Material for this exercise:
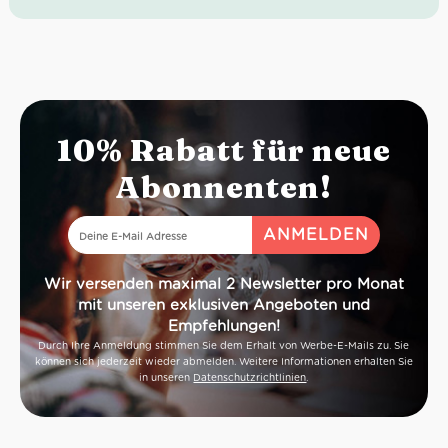
Geruch: Kirsche, Granatapfel, wilde Blumen
Geschmack: Frisch, fruchtig, trocken
Gambero Rosso: 3 Gläser für 2019
Idealer Versandkarton: 21 Flaschen
10% Rabatt für neue
Abonnenten!
Wir versenden maximal 2 Newsletter pro Monat
mit unseren exklusiven Angeboten und
Empfehlungen!
Durch Ihre Anmeldung stimmen Sie dem Erhalt von Werbe-E-Mails zu. Sie
können sich jederzeit wieder abmelden. Weitere Informationen erhalten Sie
in unseren
Datenschutzrichtlinien
.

Exercise: Please output every entry exactly as written, apart from the pictures.

Result for this task:
Geruch: Kirsche, Granatapfel, wilde Blumen
Geschmack: Frisch, fruchtig, trocken
Gambero Rosso: 3 Gläser für 2019
Idealer Versandkarton: 21 Flaschen
10% Rabatt für neue
Abonnenten!
Wir versenden maximal 2 Newsletter pro Monat
mit unseren exklusiven Angeboten und
Empfehlungen!
Durch Ihre Anmeldung stimmen Sie dem Erhalt von Werbe-E-Mails zu. Sie
können sich jederzeit wieder abmelden. Weitere Informationen erhalten Sie
in unseren
Datenschutzrichtlinien
.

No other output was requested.